Jamesh: It is possible to be closer to enlightenment than anyone else, but there is no point where one can say they are enlightened. That is just an ideal. Absolute poles exist only as imagined things. Apart from time, there is no thing that is an absolute end point in the spectrum of opposite appearances within nature. The closest thing to an absolute is the speed of light, but really it isn't, the ultimate would be instantaneous, such as exists with a continuum such as time or the totality.
Bob: Once again, enlightenment is a real, extraordinary, and absolute state of being in which one's mind especially functions in a revolutionarily different manner then the old mind and the minds of the multitude.
Jamesh: As for my delusions of grandeur, well I truly believe I understand the "why and how" of the universe, so I'm philosophically content (as opposed to emotionally content, which I suppose an enlightened person would be at all times). That is not at all to suggest I know much particularly about the detail within. I'm only referring to the overall process. The how and why is quite simple - it is simply that time is the only form of real existence. It is both causality and content. With that as the base fact, resting below but in tandem with, the various QRS's logical observations about reality, and Newtons, Einsteins basic universal laws of nature, I have been able to foresee a path to anything we observe in the physical world. I just lack the discipline, interest, memory recall ability, and time to prove it scientifically :)
Bob: Due primarily to lack of sensitivity, most people are quite
'content' living in delusion and self-will. Thus the fire of fully authentic human life and being is not in them. Consequently there're piling up negative karma including contributing to the ills of the world around them.
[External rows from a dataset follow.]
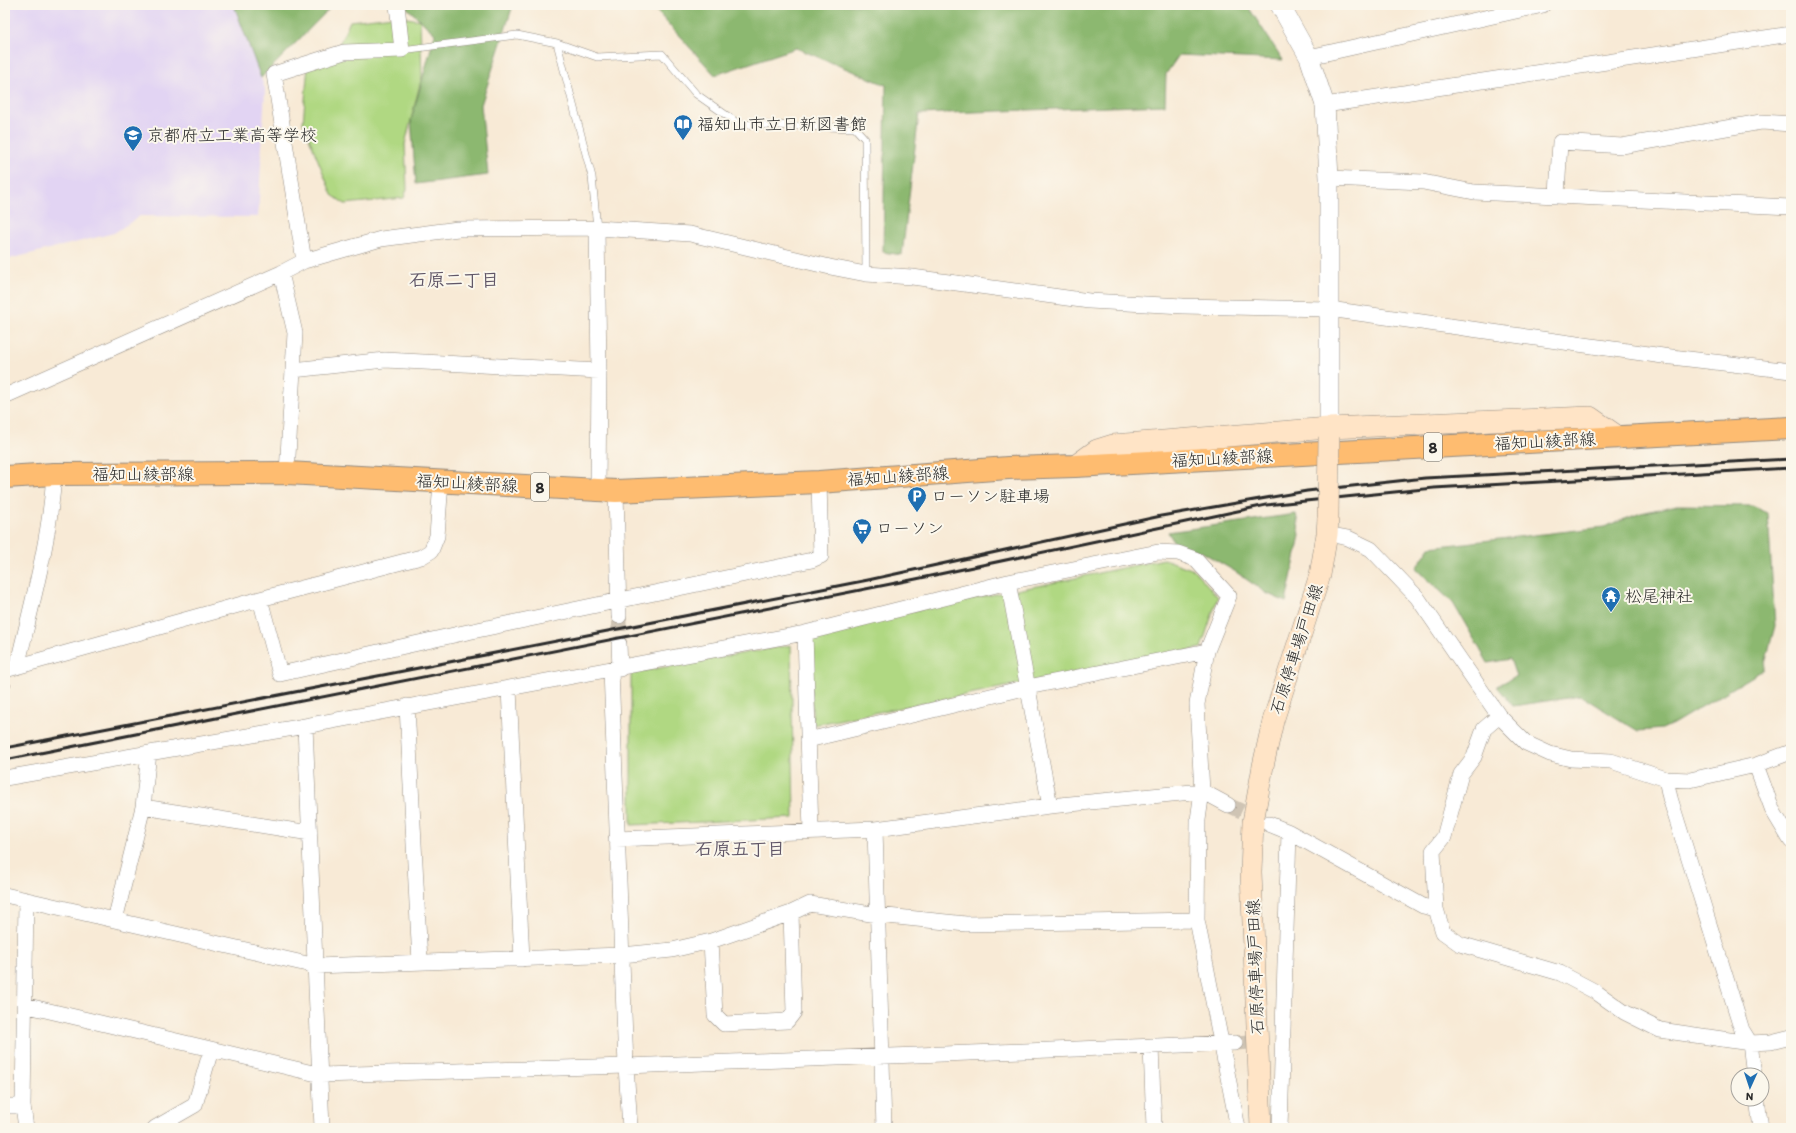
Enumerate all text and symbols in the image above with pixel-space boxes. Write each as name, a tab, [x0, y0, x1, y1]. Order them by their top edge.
library icon: 福知山市立日新図書館	[672, 113, 694, 141]
place label: 福知山市立日新図書館	[697, 114, 867, 134]
school or university icon: 京都府立工業高等学校	[122, 124, 144, 152]
place label: 京都府立工業高等学校	[147, 125, 317, 145]
district label: 石原二丁目	[409, 269, 499, 291]
street label: 福知山綾部線	[1494, 428, 1596, 454]
road number: 8	[1424, 433, 1442, 461]
street label: 福知山綾部線	[1171, 445, 1273, 471]
street label: 福知山綾部線	[846, 462, 950, 490]
street label: 福知山綾部線	[92, 464, 194, 484]
street label: 福知山綾部線	[416, 470, 518, 496]
road number: 8	[531, 473, 549, 501]
parking icon: ローソン駐車場	[906, 485, 928, 513]
place label: ローソン駐車場	[931, 486, 1050, 506]
supermarket icon: ローソン	[851, 517, 873, 545]
place label: ローソン	[876, 518, 944, 538]
street label: 石原停車場戸田線	[1265, 581, 1327, 717]
temple icon: 松尾神社	[1600, 585, 1622, 613]
place label: 松尾神社	[1625, 586, 1693, 606]
district label: 石原五丁目	[695, 838, 785, 860]
street label: 石原停車場戸田線	[1243, 899, 1267, 1035]
north arrow	[1730, 1067, 1770, 1107]
text: N	[1745, 1090, 1754, 1103]

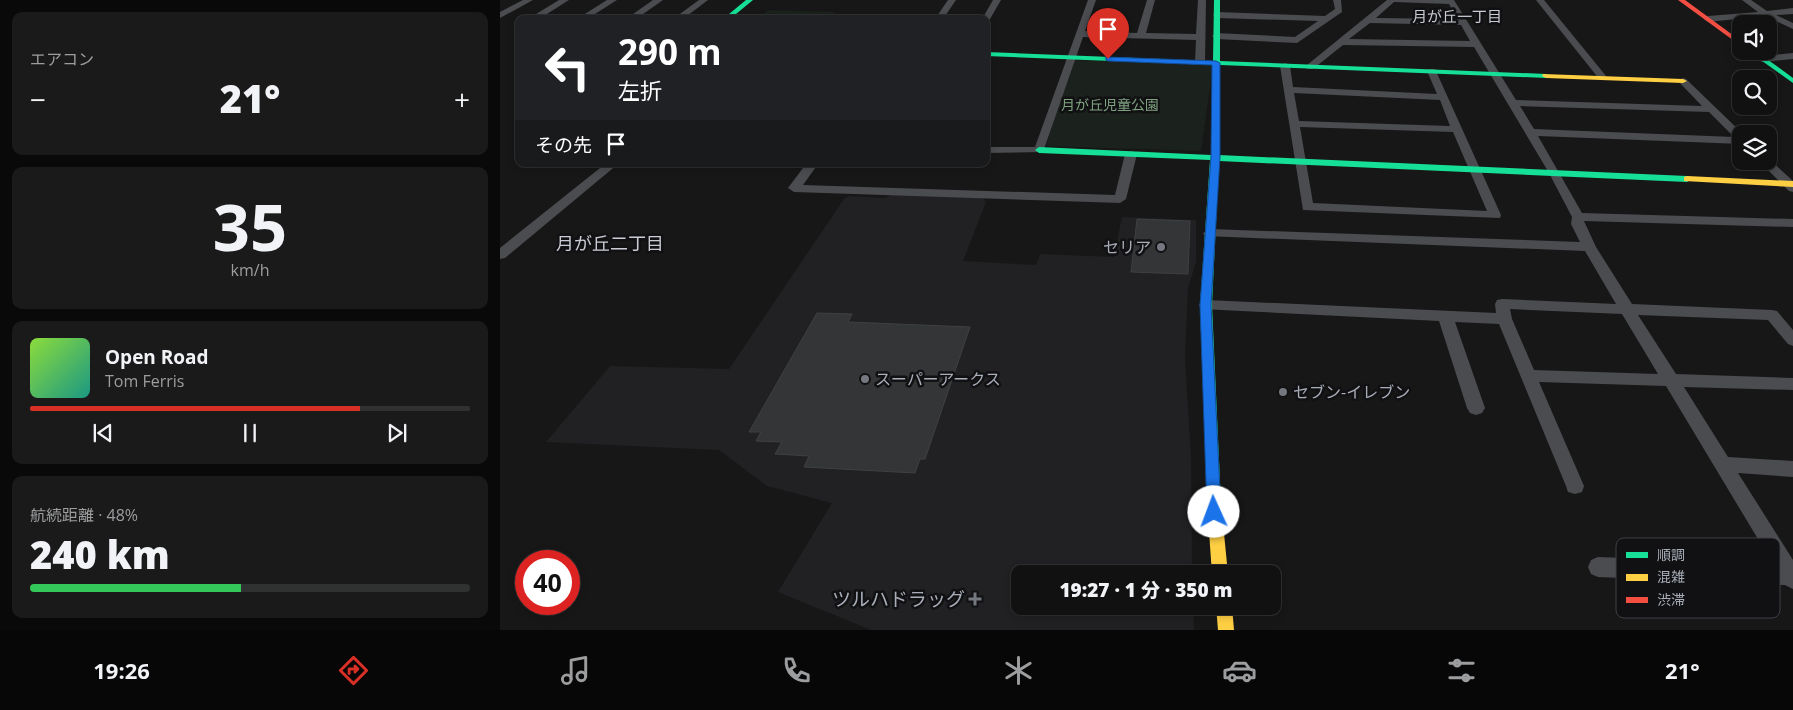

Jamesh: Details within are simply reality causing emotional reactions (I class all feelings of any kind as emotions - they are the two-way interaction between the brain and chemicals that inform consciousness how to categorise one's current state). Facts are essentially emotional entities, as without the emotion underlying the fact they become meaningless. I'm more interested in entertainment and stimulation. I like that side of being human and accept the negative cost - the suffering of desire and shorter life than otherwise may have been. Is your active desire for enlightenment really that different at core?
Bob: The "desire for enlightenment" no longer exists here, it has been achieved. Though the organism must continue to be perfected. And continued uncomfortability and suffering direct it along that course.
Albert Einstein wrote: The unleashed power of the atom has changed everything save our 'modes of thinking', and thus we drift toward 'unparalleled catastrophe'.
Here Einstein states a tragic fact that I suspect he himself lacked a deep and comprehensive understanding or certainy of.